Сверкающее видение было разрушено Артуром, который прилагал все старания, чтобы в Мартине Идене проявился наконец дикарь. Мартин помнил свое решение. Впервые за весь вечер он стал самим собою и сначала с усилием, а потом свободно, увлекшись радостью творчества, стал рассказывать, стараясь представить жизнь такой, какою он ее знал. Он был матросом на контрабандистской шхуне «Алкион», когда ее захватил таможенный катер. Мартин умел видеть и вдобавок умел рассказать о том, что видел. Он описывал бурное море, корабли и людей команды и силой своего воображения заставлял слушателей смотреть его глазами. С чутьем настоящего художника он выбирал из множества подробностей самое яркое и разительное, создавал картины, полные света, красок и движения, увлекая слушателей своим самобытным красноречием, вдохновением и силой. Иногда их шокировала реальность описаний или отдельные обороты речи, но грубое в его рассказе неизменно чередовалось с прекрасным, а трагизм смягчался юмором, причудливыми и веселыми образцами остроумия моряков.

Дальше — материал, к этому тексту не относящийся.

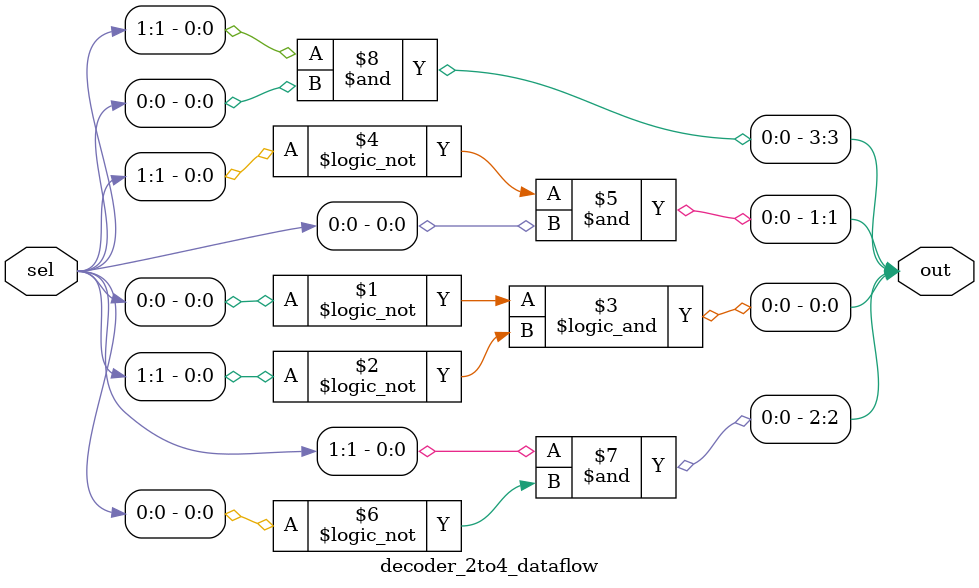
<source format=sv>
module decoder_2to4_dataflow(
 input  logic[1:0] sel,
 output logic[3:0] out
);
 assign out[0] = (!sel[0]) && (!sel[1]);
 // Student to add remainder of the assign statements
  assign out[1] = (!sel[1]) & sel[0];
  assign out[2] =  sel[1] & (!sel[0]);
  assign out[3] =  sel[1] &  sel[0];
endmodule
</source>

И пока Мартин Иден говорил, Руфь смотрела на него с восхищением. Его огонь согревал ее. Она впервые почувствовала, что все эти годы жила, не зная тепла. Ей хотелось прильнуть к этому могучему, пылкому человеку, в котором клокотал вулкан силы и здоровья. Желание это было так сильно, что она с трудом сдерживала себя. Но в то же время что-то и отталкивало ее от Мартина. Отталкивали эти израненные мозолистые руки, в кожу которых словно въелась житейская грязь, эти вздувшиеся мускулы, эта шея, натертая воротничком. Его грубость пугала ее. Каждое грубое слово оскорбляло ее слух, каждая грубая подробность его жизни оскорбляла ее чувства. И все-таки ее влекла к нему какая-то, как ей казалось, сатанинская сила. Все, что так твердо устоялось в ее сознании, вдруг стало колебаться. Его жизнь, полная романтики и приключений, опрокидывала все привычные ей условные представления. Она слушала его смех, его веселые рассказы об опасностях, и жизнь уже не казалась ей чем-то серьезным и трудным, а скорее игрушкой, которой приятно поиграть, повертеть во все стороны, но которую можно и отдать без особого сожаления. «Вот и ты играй, — говорил ей внутренний голос, — прижмись к нему, если тебе так хочется, обними его за шею». Ее ужаснула легкомысленность этих побуждений, но напрасно заставляла она себя думать о своей чистоте, своей культуре — обо всем том, что отличало ее от него. Посмотрев кругом, Руфь увидела, что и остальные слушают его, как завороженные, но в глазах своей матери она прочла тот же ужас, — восторженный, но все-таки ужас, — и это придало ей силы. Да, этот человек, пришедший из мрака, — порождение зла. Ее мать также видит это, — значит, так и есть. Руфь была готова положиться на суждение матери, как привыкла полагаться всегда. Пламя Мартина перестало жечь ее, и страх, который он ей внушал, потерял свою остроту.